FOXO1 immunohistochemistry and genotyping

FOXO1 immunostaining was performed on two replicate tissue microarrays (TMAs) containing 335 UL and 36 myometrium tissue samples from 200 white women of European ancestry obtained from myomectomies and hysterectomies. Tissue cores on the replicate TMAs represent different regions of the same samples, which include corresponding tumor-normal tissue pairs from 35 women. Immunohistochemistry was carried out using the BOND staining system (Leica Biosystems, Buffalo Grove, IL) with a primary antibody dilution 1:100 (clone C29H4, Cell Signaling Technology, Danvers, MA) and hematoxylin as the counterstain. Immunostaining was analyzed using Aperio ImageScope software (Leica Biosystems). Each core was evaluated for the ratio of stain to counterstain taking into account variable cellularity between cores. Only nuclear labeling of the protein was evaluated. The average stain-to-counterstain ratio was compared between patient-matched UL and myometrium samples using a paired t-test (two-tailed), while an unpaired t-test (Welch’s t-test, two-tailed) was applied to compare all UL and myometrium samples. Genomic DNA from 109 UL on the TMA was available for genotyping.

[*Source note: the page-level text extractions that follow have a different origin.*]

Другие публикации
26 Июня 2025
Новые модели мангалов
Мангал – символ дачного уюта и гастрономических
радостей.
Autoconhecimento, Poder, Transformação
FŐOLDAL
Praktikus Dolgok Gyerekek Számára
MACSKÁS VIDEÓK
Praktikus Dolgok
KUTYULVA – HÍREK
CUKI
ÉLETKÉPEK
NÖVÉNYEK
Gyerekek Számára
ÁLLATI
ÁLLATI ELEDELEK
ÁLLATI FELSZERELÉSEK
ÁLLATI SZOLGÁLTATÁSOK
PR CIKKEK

These UL were genotyped for two SNPs with genome-wide significance at the 13q14.11 locus: rs6563799 and rs7986407. For each SNP, the average FOXO1 stain-to-counterstain ratio was compared across increasing dosage of the risk allele using a one-way analysis of variance test (two-tailed). We also performed an unpaired t-test to compare mean expression of UL homozygous for the risk variant against the other genotypes (Welch’s t-test, two-tailed). P-values < 0.05 were considered statistically significant.

URLs

For WHS see http://whs.bwh.harvard.edu/; for NFBC see http://www.oulu.fi/nfbc/; for QIMR see http://www.qimrberghofer.edu.au/; for UK Biobank see http://www.ukbiobank.ac.uk/; for 23andMe see https://research.23andme.com/; for METAL see http://csg.sph.umich.edu/abecasis/metal/; for LDSC see https://github.com/bulik/ldsc.git; for DEPICT see https://data.broadinstitute.org/mpg/depict/; for SMR see http://cnsgenomics.com/software/smr/; and for PLINK see http://pngu.mgh.harvard.edu/purcell/plink/.

Reporting summary

Further information on research design is available in the Nature Research Reporting Summary linked to this article.